What I learned was an important question. "Does it feel 'shri' to you?" Meaning - does it feel comfortable to you? Does it feel good for you? All this time, when I have done yoga I have always wanted to achieve "perfection" but really how do you define perfection and who's definition do you have in the first place? When Jac asked the question, does it feel 'shri' to you? I thought, I do not have to "force" my body into positions in which I am uncomfortable or that my mind tells me that I am less than. It is about doing what is best for me without judgement and comparison to others and making sure I enjoy the process as I go along. After all, life is meant to be made up of discoveries!

I link this to the weight loss adventure I am currently on. I ask myself, does it feel 'shri' for me? And so far, after a week into it, I would give a resounding YES! I feel a lot lighter, some of my clothes are not as tight as before and even though it is the fasting month, I do have a good level of energy in the morning. I really am beginning to feel the 'shri-ness' of doing this. And while I smell food on the dinner table of things I cannot eat (I will literally pick up the bowl and bring it to my nose!) and comment that they look really tasty, I do not regret embarking on this adventure at all!

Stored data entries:
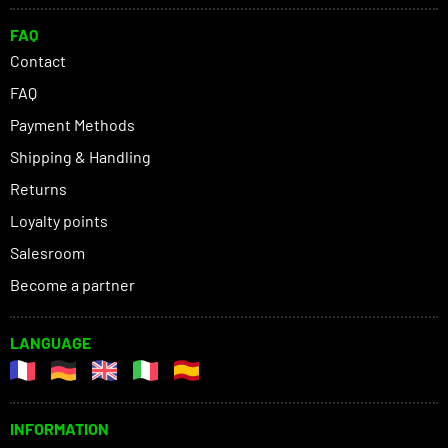
FAQ
Contact
FAQ
Payment Methods
Shipping & Handling
Returns
Loyalty points
Salesroom
Become a partner
LANGUAGE
INFORMATION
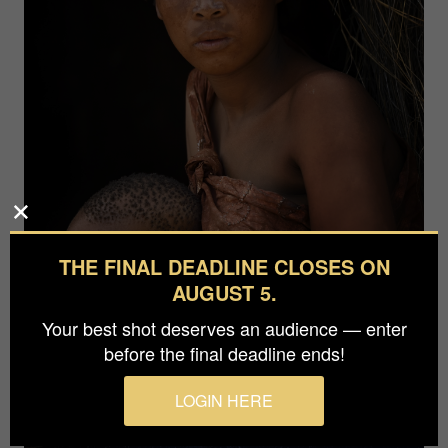
THE FINAL DEADLINE CLOSES ON
AUGUST 5.
Your best shot deserves an audience — enter
before the final deadline ends!
LOGIN HERE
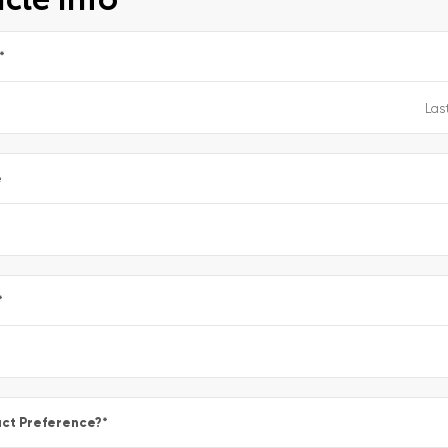
*
e
*
ct Preference?
*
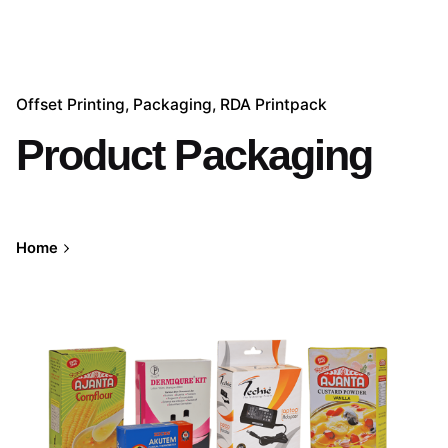
Offset Printing
Packaging
RDA Printpack
Product Packaging
Home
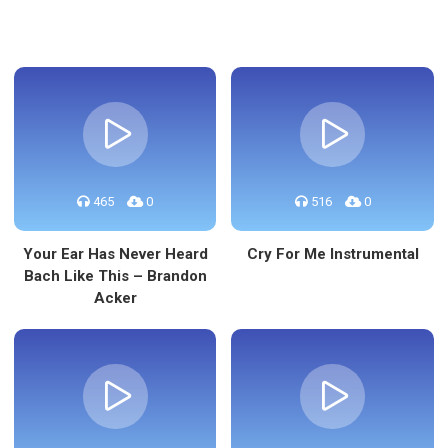
465
0
516
0
Your Ear Has Never Heard
Cry For Me Instrumental
Bach Like This – Brandon
Acker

* [WORK TO COMPLETE]
#1 Duplicate the yoga passage word for word, everything from "What I learned" down to "up of discoveries!".
#2 Render this sentence from the yoga passage in Spanish: "I link this to the weight loss adventure I am currently on."
Rely only on the yoga passage.

* [ANSWERS TO THE PROBLEMS]
#1
What I learned was an important question. "Does it feel 'shri' to you?" Meaning - does it feel comfortable to you? Does it feel good for you? All this time, when I have done yoga I have always wanted to achieve "perfection" but really how do you define perfection and who's definition do you have in the first place? When Jac asked the question, does it feel 'shri' to you? I thought, I do not have to "force" my body into positions in which I am uncomfortable or that my mind tells me that I am less than. It is about doing what is best for me without judgement and comparison to others and making sure I enjoy the process as I go along. After all, life is meant to be made up of discoveries!

#2 Relaciono esto con la aventura de pérdida de peso en la que estoy actualmente.